Writing about wine is more than smelling and tasting, in some cases it is a lot more.
Recently I had the opportunity to taste an Albarino, a grape I was not familiar with and a wine (Martin Codax Albarino) I had not had before. The wine was excellent and the tasting and following drinking set me off to explore the Albarino Grape.
I was fortunate enough, after writing about the Albarino tasting, to receive an information kit (Press Kit) from Courtney Schiessel, of Cornerstone PR in New York. Courtney presented a comprehensive overview of the region of Spain from which Albarino Grapes are grown. The region Rias Baixas is the home to Albarino and 11 other varieties. However, of the 12 varieties grown (almost all white in the Domain), 90% of the grapes are Albarino.
This region, in Northwest Spain, is a land of many smaller vineyards. There are over 6500 growers in the region, but only 8650 acres of grape producing land. Consequently, most of the growers are farming less than one half acre each. And remarkably, over 50% of the winemakers in the region are female. This high percentage of female winemakers must place it in a very unique position in the world of wine makers and producers.

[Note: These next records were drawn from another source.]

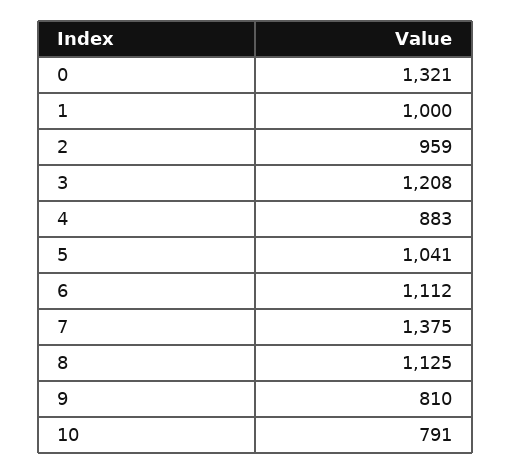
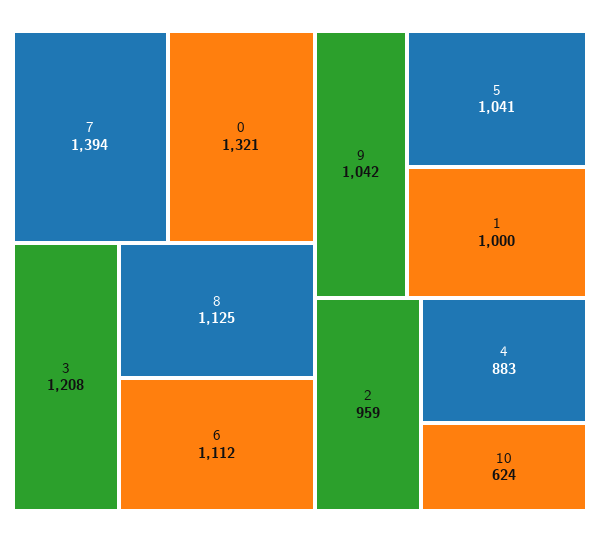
7: 1375 -> 1394
9: 810 -> 1042
10: 791 -> 624

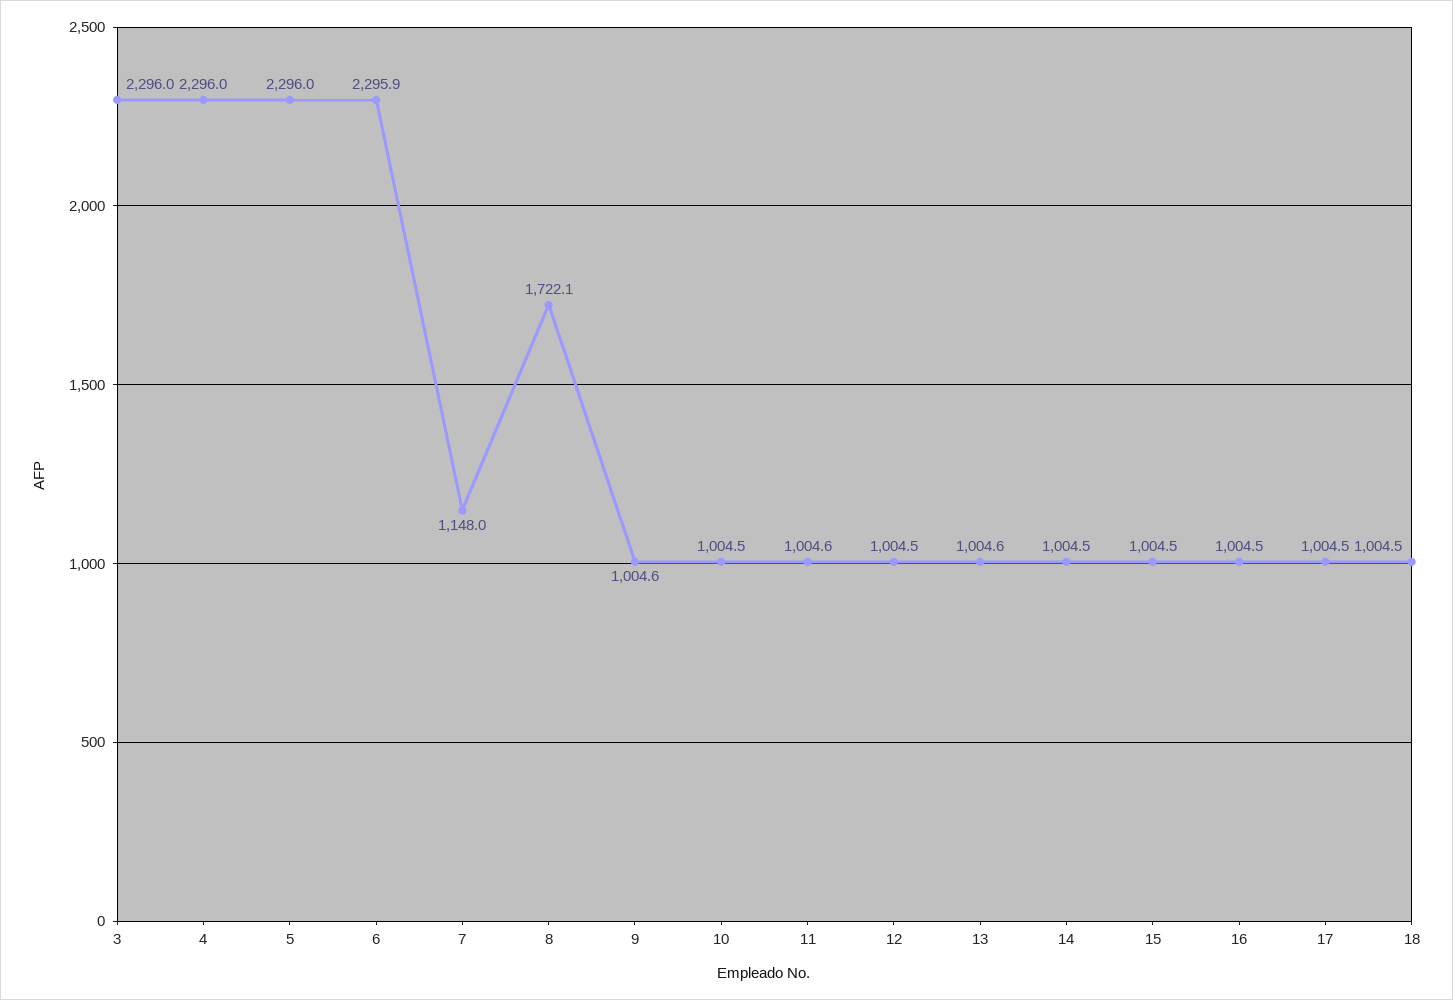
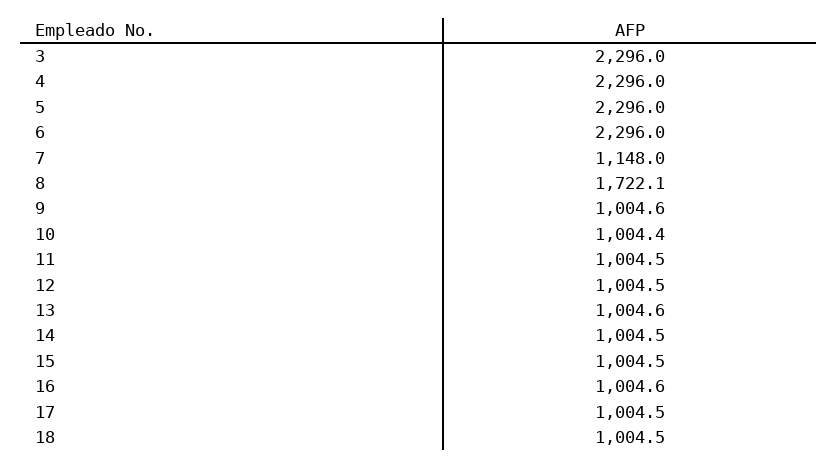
6: 2295.9 -> 2296
10: 1004.5 -> 1004.4
11: 1004.6 -> 1004.5
16: 1004.5 -> 1004.6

The Rias Baixas Region became an official DO (Denomination of Origin) in 1988. And, as stated before, only 12 varieties are allowed to be grown in the DO. In the region, while most of the grower holdings are small, there are 181 wineries in the area.
Because it is a Western Europe climate, on the Atlantic Coast of Spain, it gets rain, anywhere from 45 -65 inches annually. But it also receives an ample amount of sunshine, over 2200 hours per growing season. This climate, combined with areas of excellent soil for growing, has made the region ideal for the Albarino Grape.
The region has five unique subzones:
· Condado do Tea
· Val do Salnés
Ribeira do Ulla
Each of the unique sub-zones adds a complexity to the grapes and wines coming from the region.
Of the 181 wineries in the DO, over 50 export their products into the United States. And, to show the growing popularity of the Albarino wines, this number has increased by over 50% in the past 5 years!
Another indicator of the increased popularity of Albarino is to look at the volume of production. In 2007, the area produced 17.2 million liters of wine. By the end of 2011, the volume had increased to 38 million liters. That increase of over 100% ranks the area near the top of growth (percentage increase) for wine production among the world’s wine producing areas.
The DO of the region permits 7 types of wine to fall under official DO control.
· Rías Baixas Albariño - must be 100% Albariño but grapes may be sourced from any or all of the sub-zones
· Rías Baixas Salnés
· Rías Baixas Condado
· Rías Baixas Rosal
· Rías Baixas Barrica – wines aged in oak, can be red or white
· Rías Baixas Tinto – red wine, less than 1% of all production
· Rías Baixas
Historically, most of the wines have not been oak fermented. This trend is changing, with a number of the winemakers now looking to French or American Oak for the fermentation.
The picking of the grapes is still traditional, with the fruits being handpicked. The average yield is between there and five tons of fruit per acre planted.
Regulation of the vineyards, the production and the bottling of the wines is under the control of the Consejo Regulador. This oversight insures a consistency of the product and maintains the standards the DO.
What all this means is that when you come across a grape or wine you are not familiar with, it’s worthwhile to delve more into the background of the wines and production in the area. As I discovered here, there is much more than just enjoying the wine. Add together the region, the size of the vineyards and the preponderance of female winemakers and you get a wonderfukl picture of another facet of the worlds of wine.
Have a winederful day!
And thanks to Courtney for helping educate me about the Albarino Grapes and more importantly, about the Rias Baixas Region of Spain!